**Source data:**
##########
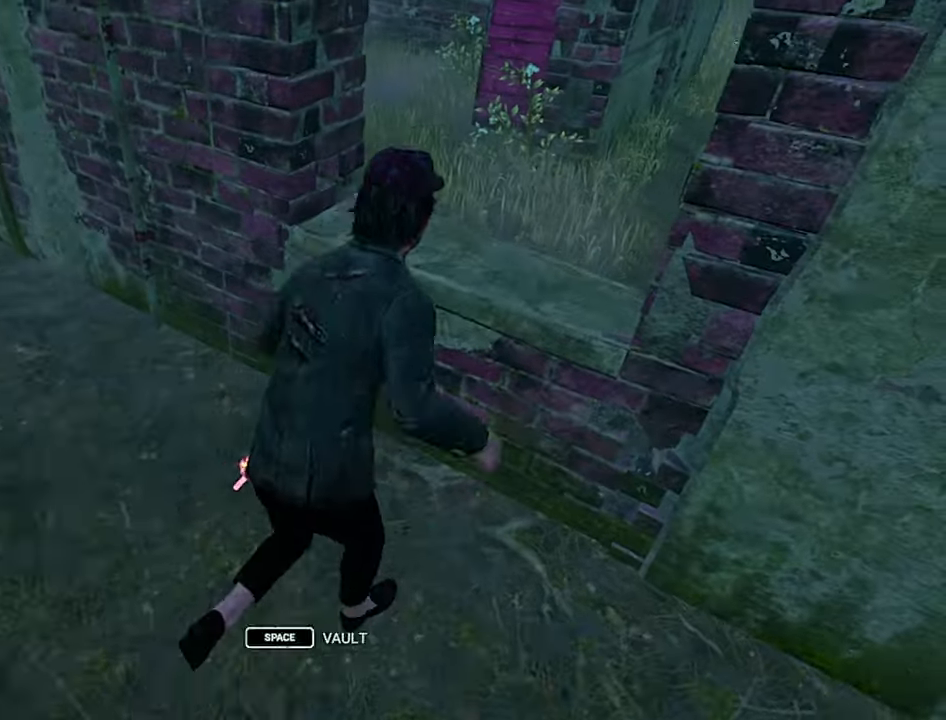
{"keys": ["s"], "events": [[83, "shift", "up"], [83, "space", "up"], [83, "w", "up"], [133, "d", "up"], [350, "s", "down"]]}
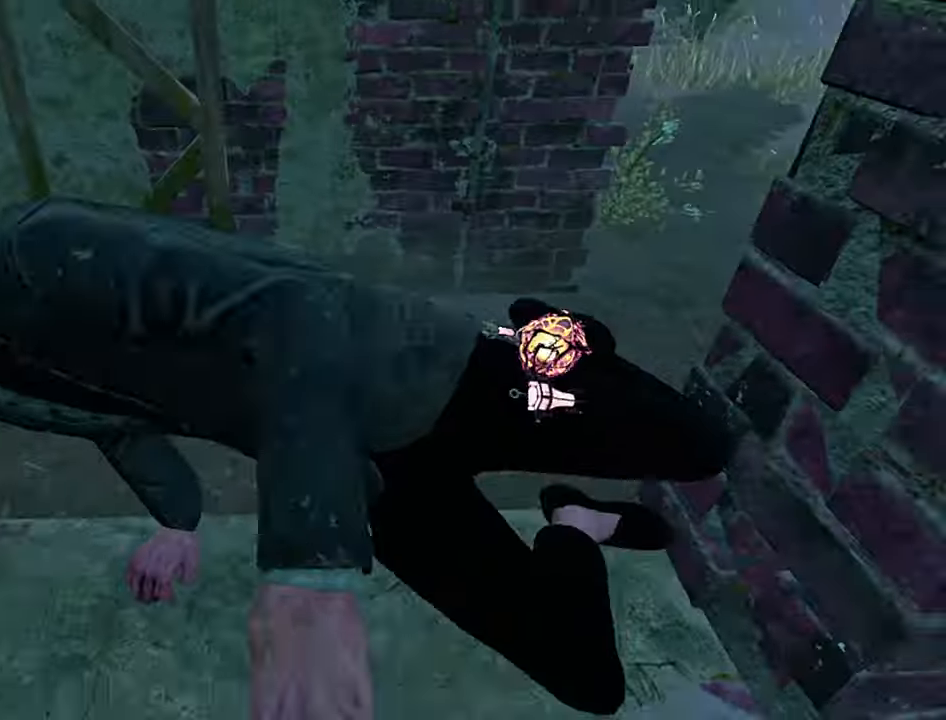
{"keys": ["a"], "events": [[350, "a", "down"], [433, "s", "up"]]}
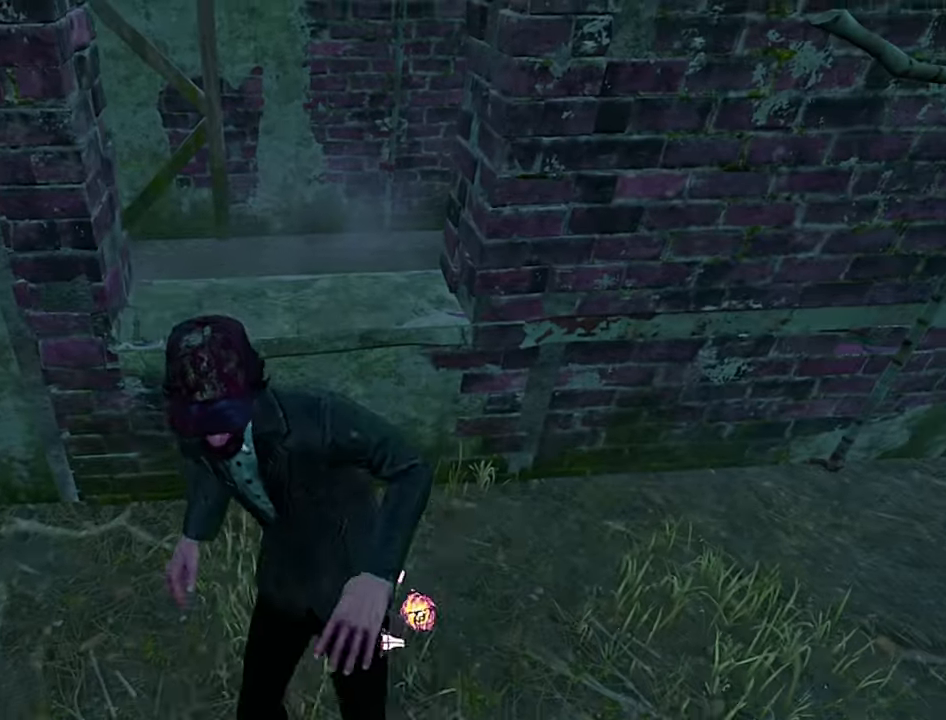
{"keys": ["w"], "events": [[50, "w", "down"], [67, "a", "up"], [283, "space", "down"], [367, "space", "up"]]}
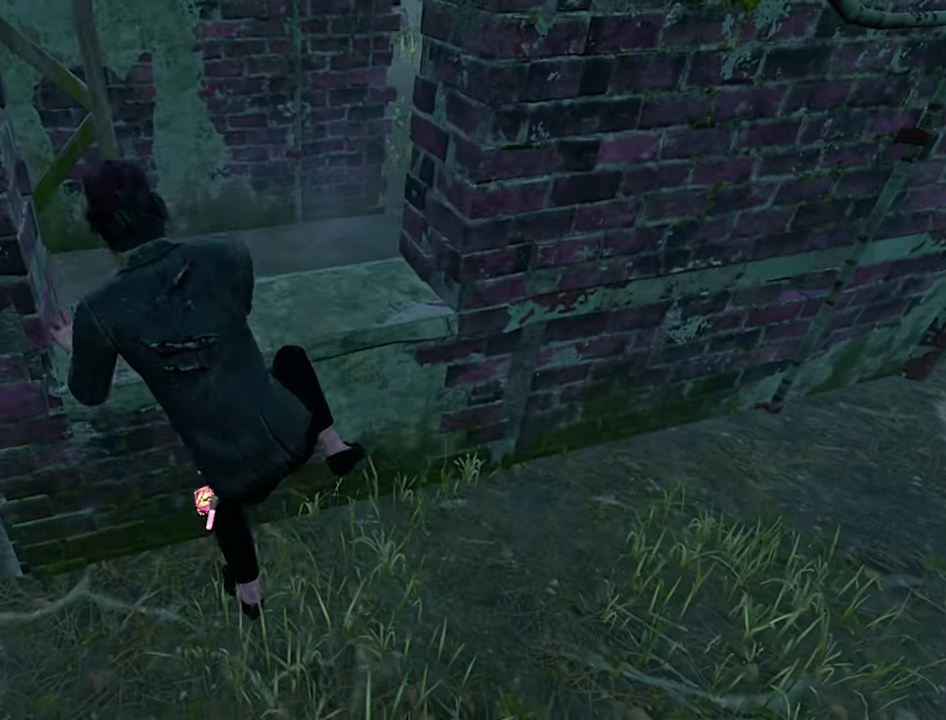
{"keys": ["s"], "events": [[33, "w", "up"], [133, "a", "down"], [250, "s", "down"], [283, "a", "up"]]}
##########
**Requirement:**
All that is needed is how many lines of the data contain "space", stated as a number.

**Output for this exercise:**
2